The somnambulant sequence of movements is briefly shattered as Petzold reels at the sight of a cross ("Schweig nur, taumelnde Vernunft!") and as the chorus huddles in the basement ("Welt, ade!"). There are vivid performances from Petzold, Ishino and Schneider, curdled ones from Wessel and Nowak, but the music, which begins after nine minutes of dumb-show, is compromised both by the set and the orchestra. Under Michael Hofstetter's beat, too many corners were turned lazily, with the organ lagging behind the off-key archlutes. At certain points, you could see the potential for Wernicke's concept to be as redemptive or provocative as, say, Peter Sellars' "Ich habe genug" (BWV82). Sadly, Stuttgart has no singers to rival Lorraine Hunt Lieberson, nor players to rival the Emmanuel Orchestra.

At Kings Place, the opening festival of the 2009/10 season was jubilant with the chimes of toy pianos. Who can fault a venue where instead of being told not to touch the instruments, you are invited to touch them gently? Between Mozart, Haydn and Beethoven, Indian classical music, a hog roast and the toy pianos, it was difficult to know where to turn.
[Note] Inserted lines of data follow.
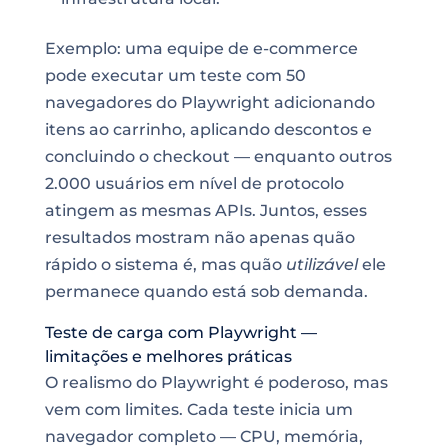
Exemplo: uma equipe de e-commerce
pode executar um teste com 50
navegadores do Playwright adicionando
itens ao carrinho, aplicando descontos e
concluindo o checkout — enquanto outros
2.000 usuários em nível de protocolo
atingem as mesmas APIs. Juntos, esses
resultados mostram não apenas quão
rápido o sistema é, mas quão
utilizável
ele
permanece quando está sob demanda.
Teste de carga com Playwright —
limitações e melhores práticas
O realismo do Playwright é poderoso, mas
vem com limites. Cada teste inicia um
navegador completo — CPU, memória,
But in Hall Two, trombonist David Purser, clarinettist Mark ven der Wiel, violinists David Alberman and Joan Atherton, flautist Michael Cox, harpist Helen Tunstall and viola-player Fiona Bonds of London Sinfonietta offered two informal taster programmes of Berio, Debussy and Takemitsu.

Now, informality is as unfakeable as sex appeal and I could have done without Sara Mohr-Pietsch's Blue Peter-ish introduction. (Surely any London Sinfonietta audience will have heard of La Mer?) Still, the aphoristic lyricism of Takemitsu's And then I knew 'twas Wind and comfortable melancholy of Debussy's Sonata for Flute, Viola and Harp turned a dry black box into a shady garden, while van der Wiel, Purser, Alberman and Atherton revealed that Berio had achieved in his Sequenzas what Staatsoper Stuttgart could not: a portrait of humanity at its silliest and greatest, heroic, bathetic, vexed and elated.